I'm probably taking this too literal, but the magnetic field coming from the neo magnet isn't increasing or decreasing. The gentleman is only moving the magnetic field (the magnet) in closer proximity to the coil, so the intensity increases relative to the coil's position.

0:36

"current's gonna flow in the loop to fight that change"

What defines initial direction of current flow? Polarity of the magnet relative to the coil's position? Perhaps position of coil is irrelevant?

I've been watching the galvanometer. When you move a magnet into a coil, you need to move it back. This is why the needle jumps from + to -. That's AC correct? How do you generate DC? Keep the magnet in a single position & turn it one direction & one direction only?

Frequency = # of oscillations per second. If I were to build one of these at home, I don't think I could get the needle to jump +6v to -6v every time. I'm sure this happens in generators. How do you smooth it out? Does it even matter? & wouldn't this have an affect on Frequency? Just assume the needled jumped from +6v to -4v. I'm sure it'd take a shorter amount of time for the needle to move from -4v back to 0 vs the time it took to go from 0 to +6v

Last edited by a moderator: Sep 25, 2014
2. Aug 6, 2013

### meBigGuy

Generators use brushes to create DC, alternators use rectifiers.

The direction of the magnetic field, the direction of force, and the direction of current are all perpendicular. (see Left Hand Rule).

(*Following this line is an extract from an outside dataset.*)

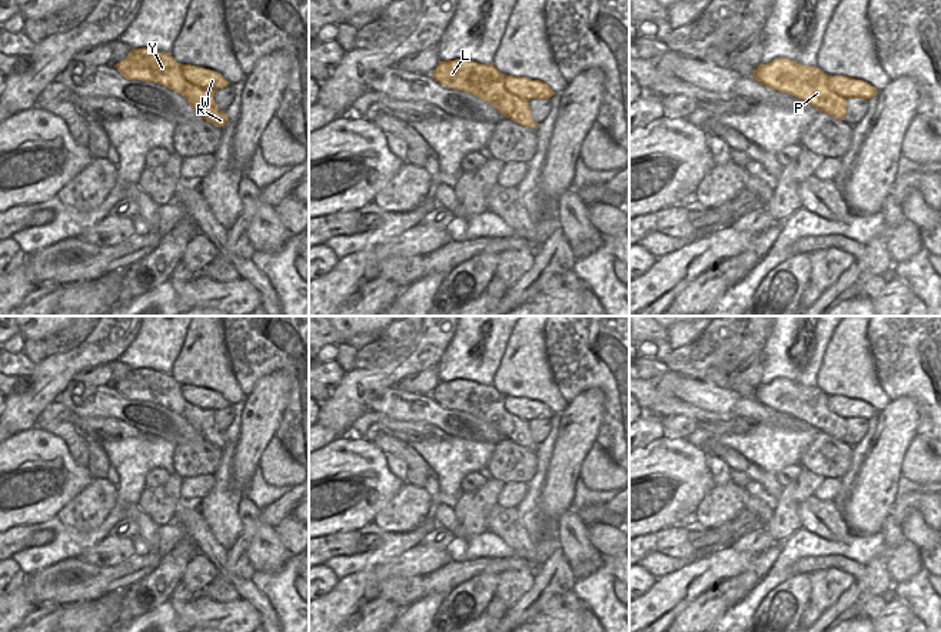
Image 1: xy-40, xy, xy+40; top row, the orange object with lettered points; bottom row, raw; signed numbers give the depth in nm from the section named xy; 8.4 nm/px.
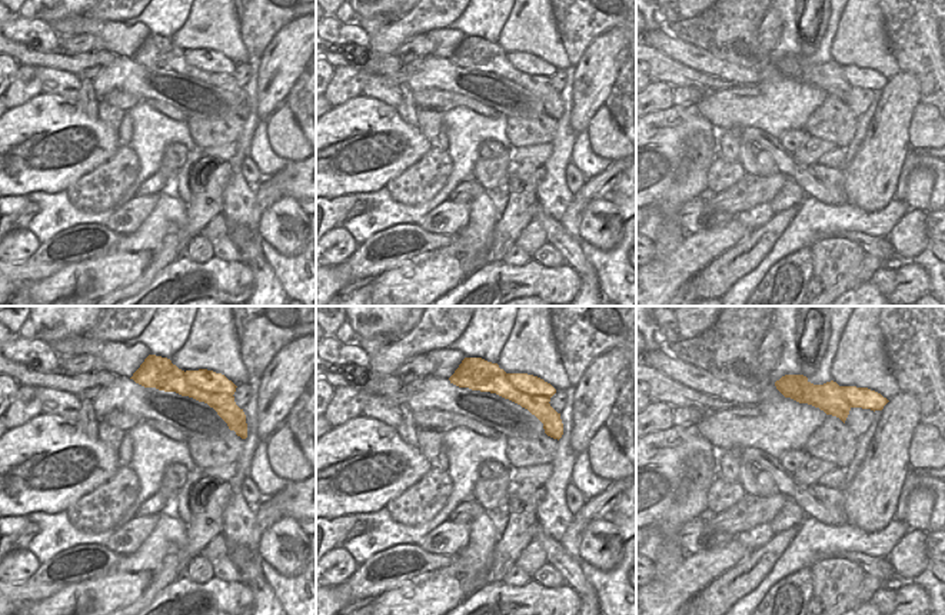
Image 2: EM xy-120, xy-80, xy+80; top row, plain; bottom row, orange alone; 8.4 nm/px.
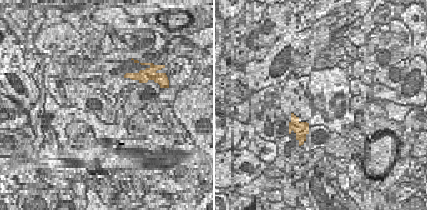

The frequency is set by the rate of the direction or velocity changes of the field. The amplitude may vary, but there is effectively a zero crossing everytime you change direction and a change in current everytime you change velocity.

3. Aug 6, 2013

### Simon Bridge

If you move a magnet towards a plane conductor, a circular current is induced, which has a magnetic field, which opposes the motion of the magnet. Thus a north pole moving towards a sheet of metal induces a north pole facing it in the surface. When it tries to move away, it induces a south pole.

The wire in a coil constrains the current to move along it - around the coils.
So the direction of current in the wire of a coil depends on the motion of the magnet, the orientation of the magnet, and the direction of the turns.

4. Aug 6, 2013

### sophiecentaur

The title of the thread suggests that the OP has it in mind to power his home with a coil and a magnet. In fact, the youtube video just demonstrates the basic principle of induction. (There are many better presentations than that one, btw). Generating lots of Electrical Energy requires a lot of energy to be input, in the form of fuel, wind, moving water etc - Joule for Joule. It's easy enough to produce detectable voltages with a few mA but no more.

Most designs of generator involve rotation - either a rotating magnet or a rotating coil. This will, inherently produce an alternating voltage which has to be rectified, using rectifiers or a commutator (switching mechanism).

5. Aug 7, 2013

### Simon Bridge

Yeah - it's one thing to answer the questions and something else to address the overall goal behind the questions.